A record 14.5 million viewers tuned in Wednesday night as a 30-year-old Bangladesh-origin amateur baker was declared the winner of a cookery show that presented another perspective of Britain’s uneasy relationship with Islam.

tv Updated: Oct 09, 2015 16:42 IST
Prasun Sonwalkar
Prime Minister David Cameron was among millions of people rooting for Nadiya Hussain, a housewife from Leeds, to win BBC’s show, the ‘Great British Bake Off’.
Prime Minister David Cameron was among millions of people rooting for Nadiya Hussain, a housewife from Leeds, to win BBC’s show, the ‘Great British Bake Off’.(Photo courtesy: BBC)

A record 14.5 million viewers tuned in Wednesday night as a 30-year-old Bangladesh-origin amateur baker was declared the winner of a cookery show that presented another perspective of Britain’s uneasy relationship with Islam.

Prime Minister David Cameron was among millions of people rooting for Nadiya Hussain, a housewife from Leeds, to win BBC’s show, the ‘Great British Bake Off’. In the final episode, she beat Indian-origin Tamal Ray and Ian Cumming.

In the end, she literally made the cake and ate it too.

Now hailed as an inspiration, Luton-born Hussain admitted she was nervous that people “would look at me, a Muslim in a headscarf, and wonder if I could bake”, but she grew in confidence and produced a showstopper cake in the final that tough judges said was ‘perfect’.

Hussain baked a lemon drizzle cake – a ‘bigh fat British wedding cake’ – and adorned it with jewels from her marriage in Bangladesh. The stand was decorated in red, white and blue ‘sari’ material.

She said: “The showstopper was a celebration cake, and as I never had my own wedding cake I wanted a proper iced wedding cake…At the very end of the filming I took the cake out to my family’s table and we all had a slice.
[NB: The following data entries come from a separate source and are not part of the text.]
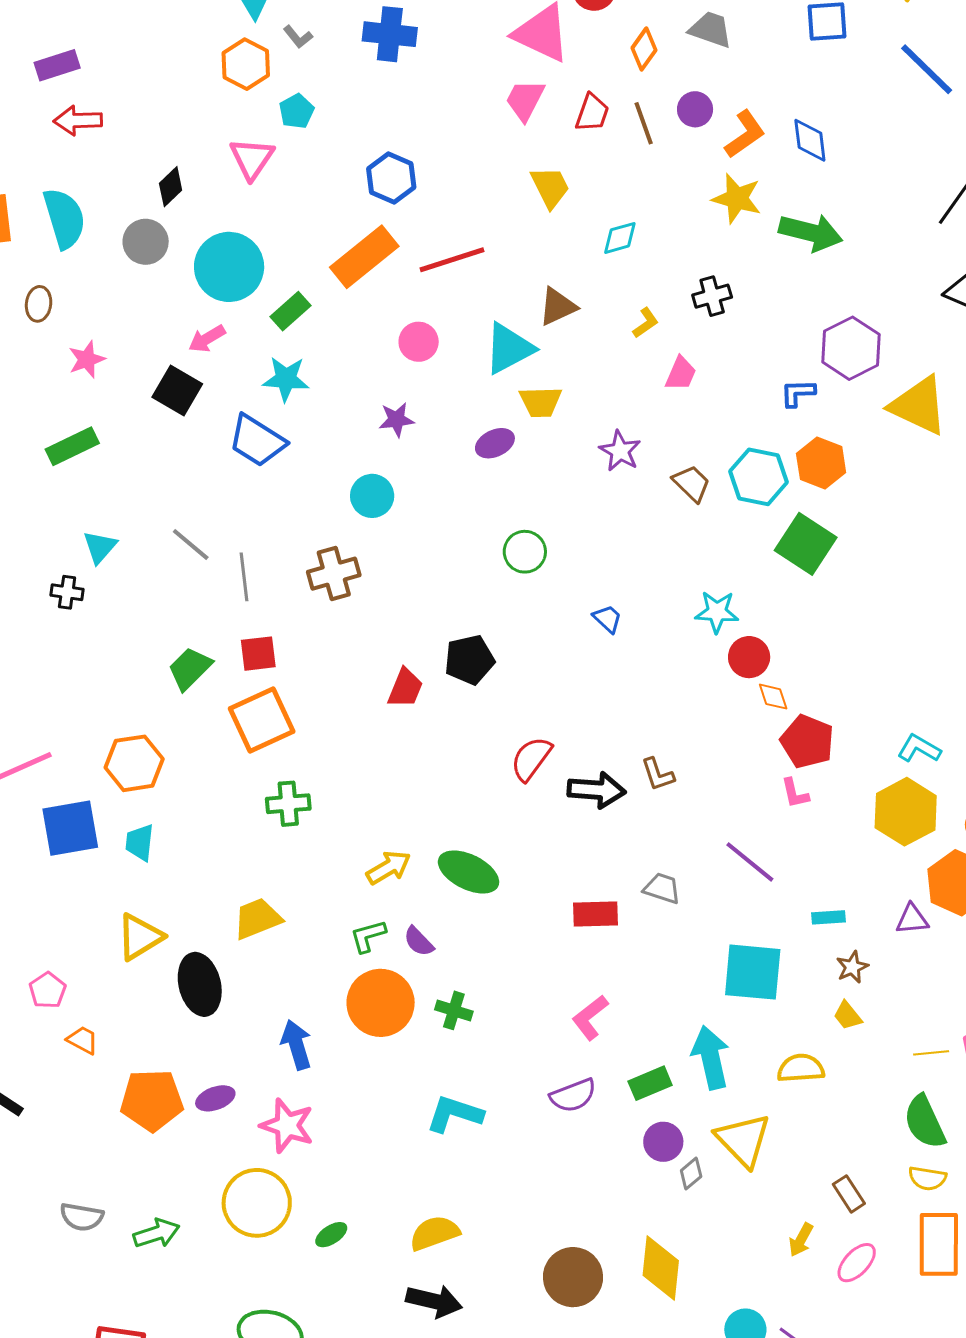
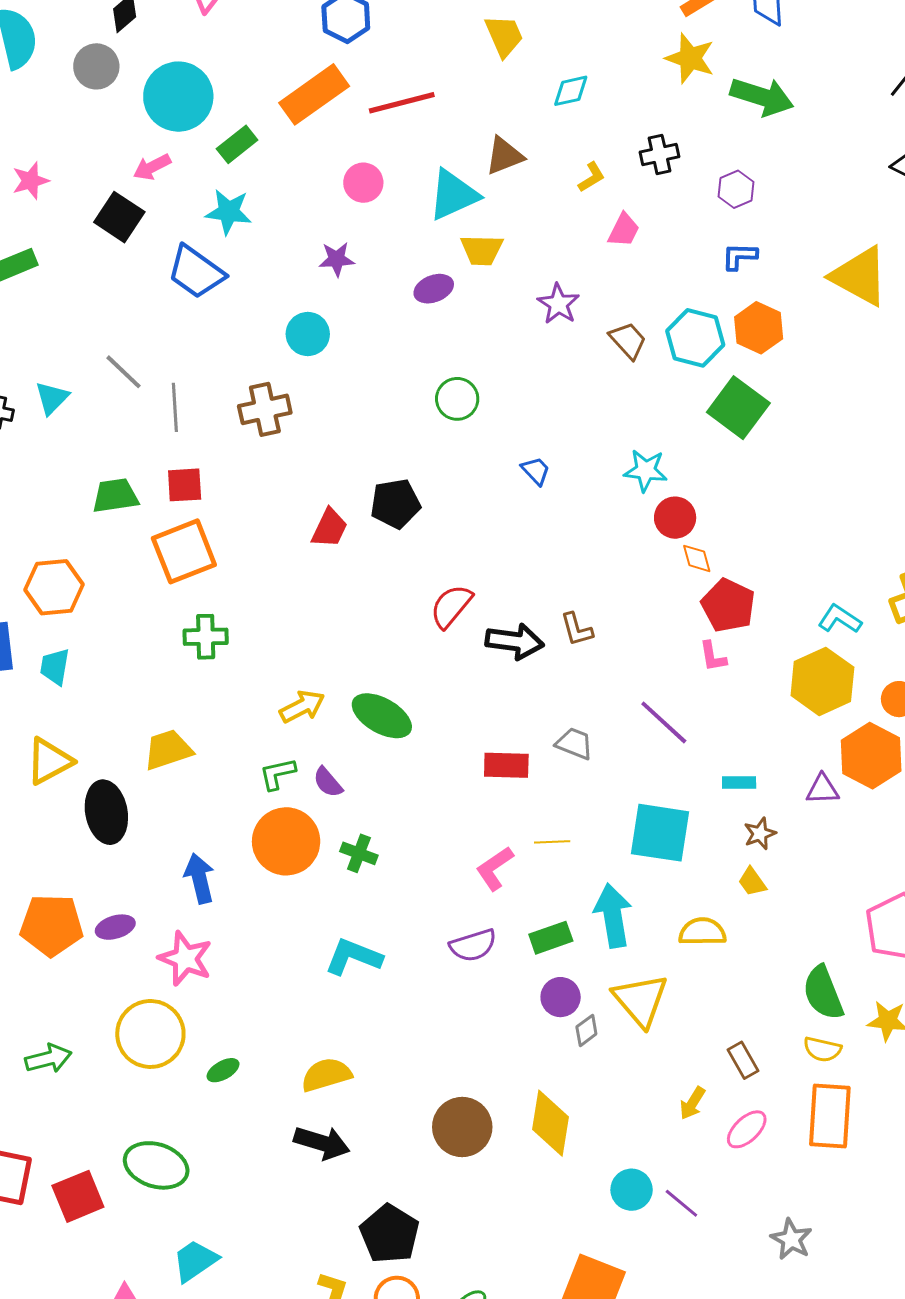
purple hexagon: (851, 348) -> (736, 189), moved, size x0.6
cyan triangle: (100, 547) -> (52, 398), moved
green trapezoid: (190, 668) -> (115, 496), turned 33
yellow line: (931, 1053) -> (552, 842), moved

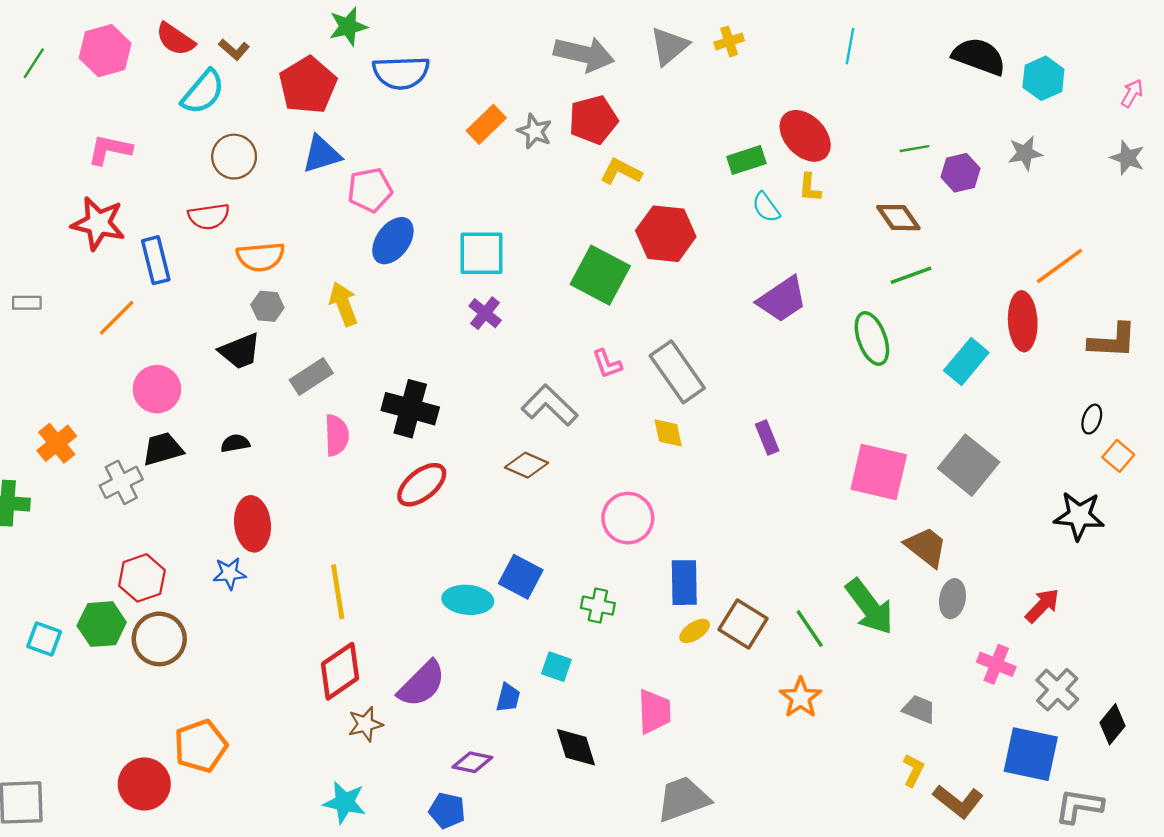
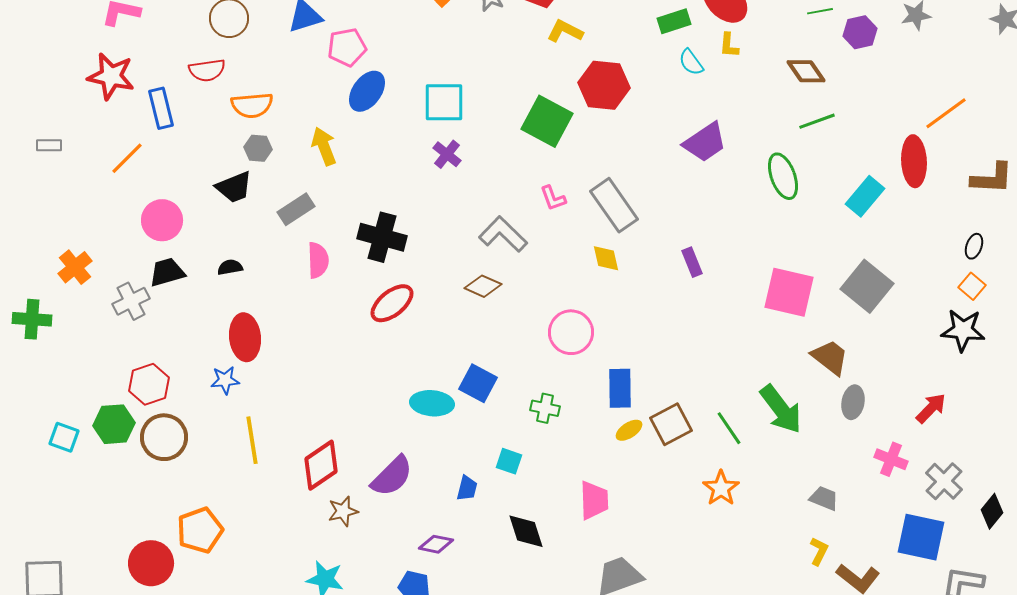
orange square: (1118, 456) -> (972, 286), moved
yellow line: (338, 592) -> (252, 440), moved
brown square: (743, 624) -> (671, 424), turned 30

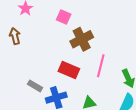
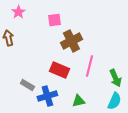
pink square: (64, 17) -> (54, 20), turned -32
So my husband and I did get our wedding cake after all.”

Popular on social media for her distinctive facial expressions and one-liners, Hussain, a mother of three under-10 children, said: “I’m just as British as anyone else, and I hope I have proved that. I think the show is a fantastic representation of British society today”.
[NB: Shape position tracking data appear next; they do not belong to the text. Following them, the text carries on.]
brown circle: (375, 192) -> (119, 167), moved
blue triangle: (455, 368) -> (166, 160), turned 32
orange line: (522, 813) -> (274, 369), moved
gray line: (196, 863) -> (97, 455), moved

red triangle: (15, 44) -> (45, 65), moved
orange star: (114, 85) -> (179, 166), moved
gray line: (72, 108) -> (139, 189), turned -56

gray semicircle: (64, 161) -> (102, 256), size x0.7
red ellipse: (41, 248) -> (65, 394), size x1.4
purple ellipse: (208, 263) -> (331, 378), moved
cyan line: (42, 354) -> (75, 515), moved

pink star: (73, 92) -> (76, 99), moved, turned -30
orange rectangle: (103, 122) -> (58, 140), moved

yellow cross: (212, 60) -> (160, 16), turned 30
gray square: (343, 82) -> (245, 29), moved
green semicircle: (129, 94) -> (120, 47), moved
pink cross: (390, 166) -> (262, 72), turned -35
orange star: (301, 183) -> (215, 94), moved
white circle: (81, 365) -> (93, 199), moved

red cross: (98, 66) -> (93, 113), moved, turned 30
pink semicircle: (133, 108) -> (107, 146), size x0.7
Daughter of a Bangladesh immigrant who runs a restaurant, she added: “The feedback I have had reveals how accepting people are of different cultures and religions. Now people know who I am, I can see how tolerant and accepting British society is.”

In the final episode, Tamal Ray struggled as the crème patisserie for his toffee and marmalade iced buns did not set in the given time, while Cumming forgot to add sugar to the dough of his spiced buns.